Use of the card represents agreement to any terms the credit card company may set. The money is not loaned on the basis of collateral, such as home or property ownership. The credit card company merely has the borrower’s agreement to pay any funds borrowed. If the loan is not paid in appropriate time, additional fees may be assessed, the account may be sent to collections, and legal proceedings can be taken against the borrower.
Should the borrower be unable to pay back the loan because of a significant reduction in financial well being, claiming bankruptcy may stop collection. The credit card company cannot, in most cases, demand that the borrower sell any assets he or she owns to pay the loan once bankruptcy has been claimed. However, claiming bankruptcy can seriously damage credit ratings and make banks less willing to offer a person an unsecured loan in the future.
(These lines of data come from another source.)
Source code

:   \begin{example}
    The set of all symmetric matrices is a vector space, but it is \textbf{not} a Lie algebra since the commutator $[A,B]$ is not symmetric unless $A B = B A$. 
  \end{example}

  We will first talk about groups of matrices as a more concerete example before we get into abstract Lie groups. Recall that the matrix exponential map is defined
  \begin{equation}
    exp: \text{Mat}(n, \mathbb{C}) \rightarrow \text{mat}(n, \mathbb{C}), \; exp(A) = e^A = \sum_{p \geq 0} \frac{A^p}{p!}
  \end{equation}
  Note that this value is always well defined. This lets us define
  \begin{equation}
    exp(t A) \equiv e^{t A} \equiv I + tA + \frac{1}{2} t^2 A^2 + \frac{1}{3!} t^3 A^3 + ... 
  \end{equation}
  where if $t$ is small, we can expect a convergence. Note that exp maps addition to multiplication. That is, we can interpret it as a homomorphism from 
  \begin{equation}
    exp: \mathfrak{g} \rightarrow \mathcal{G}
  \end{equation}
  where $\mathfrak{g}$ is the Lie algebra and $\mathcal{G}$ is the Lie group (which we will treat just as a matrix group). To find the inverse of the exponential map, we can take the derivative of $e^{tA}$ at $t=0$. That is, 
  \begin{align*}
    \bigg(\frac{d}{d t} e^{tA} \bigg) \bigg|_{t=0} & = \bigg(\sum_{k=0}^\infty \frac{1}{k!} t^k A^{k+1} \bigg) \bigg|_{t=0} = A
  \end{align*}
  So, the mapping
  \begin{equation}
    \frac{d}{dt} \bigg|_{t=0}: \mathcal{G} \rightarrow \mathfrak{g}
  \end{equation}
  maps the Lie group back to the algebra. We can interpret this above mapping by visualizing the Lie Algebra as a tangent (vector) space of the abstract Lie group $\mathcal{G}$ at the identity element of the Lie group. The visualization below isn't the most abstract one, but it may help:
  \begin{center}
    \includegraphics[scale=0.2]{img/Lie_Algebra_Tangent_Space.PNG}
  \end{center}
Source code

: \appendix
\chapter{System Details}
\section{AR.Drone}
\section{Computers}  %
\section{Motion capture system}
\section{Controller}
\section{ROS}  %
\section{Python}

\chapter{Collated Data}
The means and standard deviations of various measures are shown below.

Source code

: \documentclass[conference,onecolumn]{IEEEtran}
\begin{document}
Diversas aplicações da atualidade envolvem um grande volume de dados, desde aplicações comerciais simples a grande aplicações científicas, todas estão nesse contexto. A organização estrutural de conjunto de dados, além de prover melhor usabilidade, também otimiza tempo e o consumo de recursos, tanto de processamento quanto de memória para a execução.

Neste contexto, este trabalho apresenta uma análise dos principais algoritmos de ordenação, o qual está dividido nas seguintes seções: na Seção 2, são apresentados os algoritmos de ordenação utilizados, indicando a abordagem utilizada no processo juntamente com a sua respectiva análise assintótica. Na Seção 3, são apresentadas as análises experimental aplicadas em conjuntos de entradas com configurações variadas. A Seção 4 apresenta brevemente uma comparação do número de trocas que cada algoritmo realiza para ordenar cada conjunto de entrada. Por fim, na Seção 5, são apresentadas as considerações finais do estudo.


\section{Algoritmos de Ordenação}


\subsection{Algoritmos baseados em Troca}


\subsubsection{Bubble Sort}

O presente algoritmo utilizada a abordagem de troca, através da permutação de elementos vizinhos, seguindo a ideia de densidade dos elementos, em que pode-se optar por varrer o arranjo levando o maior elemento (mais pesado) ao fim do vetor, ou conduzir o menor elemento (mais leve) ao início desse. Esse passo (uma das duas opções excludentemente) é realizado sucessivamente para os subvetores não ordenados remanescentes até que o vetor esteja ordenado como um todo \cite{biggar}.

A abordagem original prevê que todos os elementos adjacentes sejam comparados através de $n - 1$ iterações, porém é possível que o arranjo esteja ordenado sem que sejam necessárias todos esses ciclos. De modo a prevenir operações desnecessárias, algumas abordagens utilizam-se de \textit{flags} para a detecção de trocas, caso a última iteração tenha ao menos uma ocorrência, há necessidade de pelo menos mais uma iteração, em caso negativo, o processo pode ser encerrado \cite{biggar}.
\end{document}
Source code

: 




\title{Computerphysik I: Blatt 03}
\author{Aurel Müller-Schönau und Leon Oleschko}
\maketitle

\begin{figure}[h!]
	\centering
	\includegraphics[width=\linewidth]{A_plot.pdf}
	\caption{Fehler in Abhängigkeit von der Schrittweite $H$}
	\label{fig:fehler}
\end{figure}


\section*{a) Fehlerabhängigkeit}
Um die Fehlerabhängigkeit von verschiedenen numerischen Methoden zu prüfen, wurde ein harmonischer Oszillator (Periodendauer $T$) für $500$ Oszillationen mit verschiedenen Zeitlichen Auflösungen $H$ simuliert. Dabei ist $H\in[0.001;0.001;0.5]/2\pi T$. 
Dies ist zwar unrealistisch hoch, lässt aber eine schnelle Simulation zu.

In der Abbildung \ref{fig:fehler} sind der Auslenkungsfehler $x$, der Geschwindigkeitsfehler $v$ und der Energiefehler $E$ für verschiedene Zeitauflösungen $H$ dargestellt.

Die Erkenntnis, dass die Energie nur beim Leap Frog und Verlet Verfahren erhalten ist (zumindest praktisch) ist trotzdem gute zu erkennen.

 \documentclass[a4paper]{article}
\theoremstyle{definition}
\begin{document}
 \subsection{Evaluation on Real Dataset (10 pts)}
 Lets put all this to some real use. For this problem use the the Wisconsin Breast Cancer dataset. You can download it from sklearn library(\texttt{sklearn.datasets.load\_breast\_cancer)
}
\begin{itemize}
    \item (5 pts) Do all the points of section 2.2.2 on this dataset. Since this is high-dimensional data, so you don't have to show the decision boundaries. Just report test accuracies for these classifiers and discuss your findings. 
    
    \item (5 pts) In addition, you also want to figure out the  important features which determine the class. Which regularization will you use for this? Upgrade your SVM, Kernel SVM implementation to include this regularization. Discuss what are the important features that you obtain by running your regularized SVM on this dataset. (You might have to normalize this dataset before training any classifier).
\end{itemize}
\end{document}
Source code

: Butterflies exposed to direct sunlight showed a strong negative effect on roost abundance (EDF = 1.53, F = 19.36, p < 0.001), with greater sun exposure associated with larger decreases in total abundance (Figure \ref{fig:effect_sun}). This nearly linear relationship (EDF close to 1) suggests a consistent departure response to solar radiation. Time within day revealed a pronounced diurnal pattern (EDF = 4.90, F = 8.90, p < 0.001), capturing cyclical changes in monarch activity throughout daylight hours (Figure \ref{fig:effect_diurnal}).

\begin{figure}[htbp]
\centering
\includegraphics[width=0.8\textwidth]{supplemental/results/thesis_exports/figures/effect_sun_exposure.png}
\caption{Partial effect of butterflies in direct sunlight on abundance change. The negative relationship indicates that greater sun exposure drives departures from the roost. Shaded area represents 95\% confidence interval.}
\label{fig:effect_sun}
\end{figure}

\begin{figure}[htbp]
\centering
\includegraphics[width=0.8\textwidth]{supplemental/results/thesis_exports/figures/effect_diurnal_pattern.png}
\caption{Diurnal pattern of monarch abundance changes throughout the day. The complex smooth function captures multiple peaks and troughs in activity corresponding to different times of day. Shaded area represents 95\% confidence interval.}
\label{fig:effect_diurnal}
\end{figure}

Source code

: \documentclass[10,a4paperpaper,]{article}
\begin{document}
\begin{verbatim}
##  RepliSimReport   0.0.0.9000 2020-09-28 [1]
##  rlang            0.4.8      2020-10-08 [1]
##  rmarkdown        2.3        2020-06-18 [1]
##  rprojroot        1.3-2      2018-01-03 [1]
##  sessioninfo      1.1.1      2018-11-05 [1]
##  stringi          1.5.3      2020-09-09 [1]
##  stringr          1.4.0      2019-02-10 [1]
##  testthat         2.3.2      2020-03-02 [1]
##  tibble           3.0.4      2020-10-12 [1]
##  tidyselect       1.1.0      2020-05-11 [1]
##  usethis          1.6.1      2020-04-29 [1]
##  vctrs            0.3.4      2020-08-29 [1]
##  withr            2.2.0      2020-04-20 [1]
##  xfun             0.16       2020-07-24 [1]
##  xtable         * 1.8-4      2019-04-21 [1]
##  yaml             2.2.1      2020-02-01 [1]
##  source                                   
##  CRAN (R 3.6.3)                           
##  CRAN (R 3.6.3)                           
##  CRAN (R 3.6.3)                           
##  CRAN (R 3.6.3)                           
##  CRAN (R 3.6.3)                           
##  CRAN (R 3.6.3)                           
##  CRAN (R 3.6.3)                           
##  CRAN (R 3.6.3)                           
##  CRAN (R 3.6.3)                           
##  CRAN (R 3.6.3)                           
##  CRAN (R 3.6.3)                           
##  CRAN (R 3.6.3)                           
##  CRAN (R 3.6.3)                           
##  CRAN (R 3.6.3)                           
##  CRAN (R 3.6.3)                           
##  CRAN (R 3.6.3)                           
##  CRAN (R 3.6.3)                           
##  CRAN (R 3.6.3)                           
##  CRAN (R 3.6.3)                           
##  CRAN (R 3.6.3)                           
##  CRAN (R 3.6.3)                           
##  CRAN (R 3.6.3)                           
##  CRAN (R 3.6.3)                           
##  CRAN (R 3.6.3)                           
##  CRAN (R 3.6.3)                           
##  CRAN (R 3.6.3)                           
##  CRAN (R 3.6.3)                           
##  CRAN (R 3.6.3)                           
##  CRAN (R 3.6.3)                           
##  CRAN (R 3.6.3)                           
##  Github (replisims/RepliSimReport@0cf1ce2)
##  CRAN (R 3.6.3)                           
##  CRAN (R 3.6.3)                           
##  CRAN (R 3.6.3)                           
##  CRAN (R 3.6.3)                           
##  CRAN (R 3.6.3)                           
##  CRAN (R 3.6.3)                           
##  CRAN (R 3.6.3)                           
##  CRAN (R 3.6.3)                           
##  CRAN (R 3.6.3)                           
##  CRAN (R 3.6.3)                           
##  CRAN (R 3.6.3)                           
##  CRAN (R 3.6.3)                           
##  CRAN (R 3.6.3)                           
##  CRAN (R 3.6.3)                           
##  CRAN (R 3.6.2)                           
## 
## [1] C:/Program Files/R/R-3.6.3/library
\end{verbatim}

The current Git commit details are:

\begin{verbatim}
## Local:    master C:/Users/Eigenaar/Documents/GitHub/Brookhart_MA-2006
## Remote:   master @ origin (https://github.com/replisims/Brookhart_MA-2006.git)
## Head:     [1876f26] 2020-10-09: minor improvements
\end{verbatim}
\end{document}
Banks also can offer an unsecured loan to a borrower. Usually, both banks and credit card companies assess the creditworthiness of the borrower before handing over cash without collateral. Those who have lower credit scores tend to have less luck obtaining an unsecured loan, and if they can get one, they may be assessed high interest rates, since the lender is taking more of a risk.
Usually, an unsecured loan is for a small amount, perhaps for a one time medical fee or a vacation. When one’s credit is good, shopping around for the best interest rates for an unsecured loan is advisable. Frequently, the best rates for an unsecured loan are offered through credit unions. If one has an existing account with the credit union, obtaining an unsecured loan should not be problematic.